* WHAT YOU HAVE TO DO
Make an exact copy of all the data.

* GIVEN RECORDS
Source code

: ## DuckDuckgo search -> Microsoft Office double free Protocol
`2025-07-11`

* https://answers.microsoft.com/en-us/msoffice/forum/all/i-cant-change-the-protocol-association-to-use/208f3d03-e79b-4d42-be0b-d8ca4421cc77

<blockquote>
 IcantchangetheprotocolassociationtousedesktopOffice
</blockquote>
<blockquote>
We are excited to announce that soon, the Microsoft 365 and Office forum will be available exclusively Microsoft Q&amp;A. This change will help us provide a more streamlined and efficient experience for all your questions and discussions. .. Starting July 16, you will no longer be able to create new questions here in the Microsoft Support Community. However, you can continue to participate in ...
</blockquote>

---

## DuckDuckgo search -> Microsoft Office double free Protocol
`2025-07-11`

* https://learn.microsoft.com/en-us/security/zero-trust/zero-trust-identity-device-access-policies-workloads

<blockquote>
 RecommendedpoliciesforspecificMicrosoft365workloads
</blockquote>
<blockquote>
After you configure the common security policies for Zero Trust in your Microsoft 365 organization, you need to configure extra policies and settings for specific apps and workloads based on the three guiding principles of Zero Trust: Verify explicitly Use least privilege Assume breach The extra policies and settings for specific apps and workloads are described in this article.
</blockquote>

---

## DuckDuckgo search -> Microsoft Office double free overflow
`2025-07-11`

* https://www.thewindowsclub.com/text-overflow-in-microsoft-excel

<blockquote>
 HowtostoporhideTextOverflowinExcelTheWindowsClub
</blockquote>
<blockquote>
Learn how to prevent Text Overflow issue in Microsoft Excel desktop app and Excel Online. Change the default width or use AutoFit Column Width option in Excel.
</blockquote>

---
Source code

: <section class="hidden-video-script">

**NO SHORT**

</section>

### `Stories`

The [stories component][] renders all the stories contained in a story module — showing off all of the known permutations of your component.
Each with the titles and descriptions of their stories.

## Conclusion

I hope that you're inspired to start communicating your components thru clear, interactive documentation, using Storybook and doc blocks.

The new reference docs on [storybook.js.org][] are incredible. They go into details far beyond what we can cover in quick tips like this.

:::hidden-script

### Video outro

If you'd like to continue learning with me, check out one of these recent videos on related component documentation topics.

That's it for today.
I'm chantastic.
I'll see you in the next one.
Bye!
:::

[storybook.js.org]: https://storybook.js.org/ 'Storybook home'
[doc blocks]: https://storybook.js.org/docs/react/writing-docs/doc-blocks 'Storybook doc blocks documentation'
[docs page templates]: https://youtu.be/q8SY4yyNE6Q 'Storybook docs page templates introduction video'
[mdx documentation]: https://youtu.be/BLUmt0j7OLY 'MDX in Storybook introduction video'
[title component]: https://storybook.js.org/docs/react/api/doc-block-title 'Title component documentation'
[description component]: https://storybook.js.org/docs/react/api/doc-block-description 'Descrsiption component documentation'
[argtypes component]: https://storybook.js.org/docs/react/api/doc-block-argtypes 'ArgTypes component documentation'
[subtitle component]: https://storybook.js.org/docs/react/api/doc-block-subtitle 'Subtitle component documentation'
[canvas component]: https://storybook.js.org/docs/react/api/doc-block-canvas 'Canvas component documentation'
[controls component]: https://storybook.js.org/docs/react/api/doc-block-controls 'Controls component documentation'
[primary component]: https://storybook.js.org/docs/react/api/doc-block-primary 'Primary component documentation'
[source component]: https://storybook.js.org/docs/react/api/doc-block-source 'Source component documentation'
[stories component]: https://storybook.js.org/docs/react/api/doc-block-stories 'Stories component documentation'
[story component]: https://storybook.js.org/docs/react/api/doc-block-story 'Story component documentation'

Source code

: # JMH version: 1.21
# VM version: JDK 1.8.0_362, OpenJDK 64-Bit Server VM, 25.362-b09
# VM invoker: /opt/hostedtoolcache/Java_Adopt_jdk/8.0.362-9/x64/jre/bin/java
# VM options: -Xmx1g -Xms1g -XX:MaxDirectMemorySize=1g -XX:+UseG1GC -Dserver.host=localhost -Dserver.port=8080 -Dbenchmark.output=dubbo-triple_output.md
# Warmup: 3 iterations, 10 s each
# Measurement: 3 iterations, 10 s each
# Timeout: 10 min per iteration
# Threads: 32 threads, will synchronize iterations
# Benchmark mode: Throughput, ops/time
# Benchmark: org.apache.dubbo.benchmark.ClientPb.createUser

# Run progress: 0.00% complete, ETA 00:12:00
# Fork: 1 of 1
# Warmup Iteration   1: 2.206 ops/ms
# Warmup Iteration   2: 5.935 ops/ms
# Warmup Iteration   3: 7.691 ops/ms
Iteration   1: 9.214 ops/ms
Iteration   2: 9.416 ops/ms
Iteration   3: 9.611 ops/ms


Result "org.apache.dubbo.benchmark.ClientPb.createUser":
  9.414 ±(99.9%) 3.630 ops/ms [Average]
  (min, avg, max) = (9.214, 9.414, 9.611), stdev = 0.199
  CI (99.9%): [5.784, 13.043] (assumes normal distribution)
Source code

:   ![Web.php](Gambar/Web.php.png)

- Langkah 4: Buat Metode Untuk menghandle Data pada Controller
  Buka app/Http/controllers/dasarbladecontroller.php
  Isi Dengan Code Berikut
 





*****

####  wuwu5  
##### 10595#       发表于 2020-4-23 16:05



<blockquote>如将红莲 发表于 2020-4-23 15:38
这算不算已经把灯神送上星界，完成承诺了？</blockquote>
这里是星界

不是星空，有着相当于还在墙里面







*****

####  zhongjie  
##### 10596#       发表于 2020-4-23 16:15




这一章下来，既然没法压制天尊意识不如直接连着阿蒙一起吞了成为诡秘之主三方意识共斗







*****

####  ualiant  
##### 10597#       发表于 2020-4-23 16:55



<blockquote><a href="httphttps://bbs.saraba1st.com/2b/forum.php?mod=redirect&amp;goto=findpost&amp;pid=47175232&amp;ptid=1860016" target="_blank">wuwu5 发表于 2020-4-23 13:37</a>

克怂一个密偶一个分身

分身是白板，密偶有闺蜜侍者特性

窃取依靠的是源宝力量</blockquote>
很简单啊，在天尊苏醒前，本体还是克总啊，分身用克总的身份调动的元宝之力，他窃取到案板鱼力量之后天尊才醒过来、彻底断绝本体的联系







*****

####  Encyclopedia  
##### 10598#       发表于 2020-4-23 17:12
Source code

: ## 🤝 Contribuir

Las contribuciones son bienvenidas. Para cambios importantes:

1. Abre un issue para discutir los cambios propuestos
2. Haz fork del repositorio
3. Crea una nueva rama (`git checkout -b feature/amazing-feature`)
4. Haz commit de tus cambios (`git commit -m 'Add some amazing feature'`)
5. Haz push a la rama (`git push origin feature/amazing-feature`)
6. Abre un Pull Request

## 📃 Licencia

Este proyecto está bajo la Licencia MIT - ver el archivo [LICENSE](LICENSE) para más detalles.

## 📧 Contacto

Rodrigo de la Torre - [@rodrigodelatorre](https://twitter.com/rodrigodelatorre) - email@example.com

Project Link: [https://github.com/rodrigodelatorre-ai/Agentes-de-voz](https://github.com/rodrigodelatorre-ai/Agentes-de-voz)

* YOUR SOLUTION
Source code

: ## DuckDuckgo search -> Microsoft Office double free Protocol
`2025-07-11`

* https://answers.microsoft.com/en-us/msoffice/forum/all/i-cant-change-the-protocol-association-to-use/208f3d03-e79b-4d42-be0b-d8ca4421cc77

<blockquote>
 IcantchangetheprotocolassociationtousedesktopOffice
</blockquote>
<blockquote>
We are excited to announce that soon, the Microsoft 365 and Office forum will be available exclusively Microsoft Q&amp;A. This change will help us provide a more streamlined and efficient experience for all your questions and discussions. .. Starting July 16, you will no longer be able to create new questions here in the Microsoft Support Community. However, you can continue to participate in ...
</blockquote>

---

## DuckDuckgo search -> Microsoft Office double free Protocol
`2025-07-11`

* https://learn.microsoft.com/en-us/security/zero-trust/zero-trust-identity-device-access-policies-workloads

<blockquote>
 RecommendedpoliciesforspecificMicrosoft365workloads
</blockquote>
<blockquote>
After you configure the common security policies for Zero Trust in your Microsoft 365 organization, you need to configure extra policies and settings for specific apps and workloads based on the three guiding principles of Zero Trust: Verify explicitly Use least privilege Assume breach The extra policies and settings for specific apps and workloads are described in this article.
</blockquote>

---

## DuckDuckgo search -> Microsoft Office double free overflow
`2025-07-11`

* https://www.thewindowsclub.com/text-overflow-in-microsoft-excel

<blockquote>
 HowtostoporhideTextOverflowinExcelTheWindowsClub
</blockquote>
<blockquote>
Learn how to prevent Text Overflow issue in Microsoft Excel desktop app and Excel Online. Change the default width or use AutoFit Column Width option in Excel.
</blockquote>

---
Source code

: <section class="hidden-video-script">

**NO SHORT**

</section>

### `Stories`

The [stories component][] renders all the stories contained in a story module — showing off all of the known permutations of your component.
Each with the titles and descriptions of their stories.

## Conclusion

I hope that you're inspired to start communicating your components thru clear, interactive documentation, using Storybook and doc blocks.

The new reference docs on [storybook.js.org][] are incredible. They go into details far beyond what we can cover in quick tips like this.

:::hidden-script

### Video outro

If you'd like to continue learning with me, check out one of these recent videos on related component documentation topics.

That's it for today.
I'm chantastic.
I'll see you in the next one.
Bye!
:::

[storybook.js.org]: https://storybook.js.org/ 'Storybook home'
[doc blocks]: https://storybook.js.org/docs/react/writing-docs/doc-blocks 'Storybook doc blocks documentation'
[docs page templates]: https://youtu.be/q8SY4yyNE6Q 'Storybook docs page templates introduction video'
[mdx documentation]: https://youtu.be/BLUmt0j7OLY 'MDX in Storybook introduction video'
[title component]: https://storybook.js.org/docs/react/api/doc-block-title 'Title component documentation'
[description component]: https://storybook.js.org/docs/react/api/doc-block-description 'Descrsiption component documentation'
[argtypes component]: https://storybook.js.org/docs/react/api/doc-block-argtypes 'ArgTypes component documentation'
[subtitle component]: https://storybook.js.org/docs/react/api/doc-block-subtitle 'Subtitle component documentation'
[canvas component]: https://storybook.js.org/docs/react/api/doc-block-canvas 'Canvas component documentation'
[controls component]: https://storybook.js.org/docs/react/api/doc-block-controls 'Controls component documentation'
[primary component]: https://storybook.js.org/docs/react/api/doc-block-primary 'Primary component documentation'
[source component]: https://storybook.js.org/docs/react/api/doc-block-source 'Source component documentation'
[stories component]: https://storybook.js.org/docs/react/api/doc-block-stories 'Stories component documentation'
[story component]: https://storybook.js.org/docs/react/api/doc-block-story 'Story component documentation'

Source code

: # JMH version: 1.21
# VM version: JDK 1.8.0_362, OpenJDK 64-Bit Server VM, 25.362-b09
# VM invoker: /opt/hostedtoolcache/Java_Adopt_jdk/8.0.362-9/x64/jre/bin/java
# VM options: -Xmx1g -Xms1g -XX:MaxDirectMemorySize=1g -XX:+UseG1GC -Dserver.host=localhost -Dserver.port=8080 -Dbenchmark.output=dubbo-triple_output.md
# Warmup: 3 iterations, 10 s each
# Measurement: 3 iterations, 10 s each
# Timeout: 10 min per iteration
# Threads: 32 threads, will synchronize iterations
# Benchmark mode: Throughput, ops/time
# Benchmark: org.apache.dubbo.benchmark.ClientPb.createUser

# Run progress: 0.00% complete, ETA 00:12:00
# Fork: 1 of 1
# Warmup Iteration   1: 2.206 ops/ms
# Warmup Iteration   2: 5.935 ops/ms
# Warmup Iteration   3: 7.691 ops/ms
Iteration   1: 9.214 ops/ms
Iteration   2: 9.416 ops/ms
Iteration   3: 9.611 ops/ms


Result "org.apache.dubbo.benchmark.ClientPb.createUser":
  9.414 ±(99.9%) 3.630 ops/ms [Average]
  (min, avg, max) = (9.214, 9.414, 9.611), stdev = 0.199
  CI (99.9%): [5.784, 13.043] (assumes normal distribution)
Source code

:   ![Web.php](Gambar/Web.php.png)

- Langkah 4: Buat Metode Untuk menghandle Data pada Controller
  Buka app/Http/controllers/dasarbladecontroller.php
  Isi Dengan Code Berikut
 





*****

####  wuwu5  
##### 10595#       发表于 2020-4-23 16:05



<blockquote>如将红莲 发表于 2020-4-23 15:38
这算不算已经把灯神送上星界，完成承诺了？</blockquote>
这里是星界

不是星空，有着相当于还在墙里面







*****

####  zhongjie  
##### 10596#       发表于 2020-4-23 16:15




这一章下来，既然没法压制天尊意识不如直接连着阿蒙一起吞了成为诡秘之主三方意识共斗







*****

####  ualiant  
##### 10597#       发表于 2020-4-23 16:55



<blockquote><a href="httphttps://bbs.saraba1st.com/2b/forum.php?mod=redirect&amp;goto=findpost&amp;pid=47175232&amp;ptid=1860016" target="_blank">wuwu5 发表于 2020-4-23 13:37</a>

克怂一个密偶一个分身

分身是白板，密偶有闺蜜侍者特性

窃取依靠的是源宝力量</blockquote>
很简单啊，在天尊苏醒前，本体还是克总啊，分身用克总的身份调动的元宝之力，他窃取到案板鱼力量之后天尊才醒过来、彻底断绝本体的联系







*****

####  Encyclopedia  
##### 10598#       发表于 2020-4-23 17:12
Source code

: ## 🤝 Contribuir

Las contribuciones son bienvenidas. Para cambios importantes:

1. Abre un issue para discutir los cambios propuestos
2. Haz fork del repositorio
3. Crea una nueva rama (`git checkout -b feature/amazing-feature`)
4. Haz commit de tus cambios (`git commit -m 'Add some amazing feature'`)
5. Haz push a la rama (`git push origin feature/amazing-feature`)
6. Abre un Pull Request

## 📃 Licencia

Este proyecto está bajo la Licencia MIT - ver el archivo [LICENSE](LICENSE) para más detalles.

## 📧 Contacto

Rodrigo de la Torre - [@rodrigodelatorre](https://twitter.com/rodrigodelatorre) - email@example.com

Project Link: [https://github.com/rodrigodelatorre-ai/Agentes-de-voz](https://github.com/rodrigodelatorre-ai/Agentes-de-voz)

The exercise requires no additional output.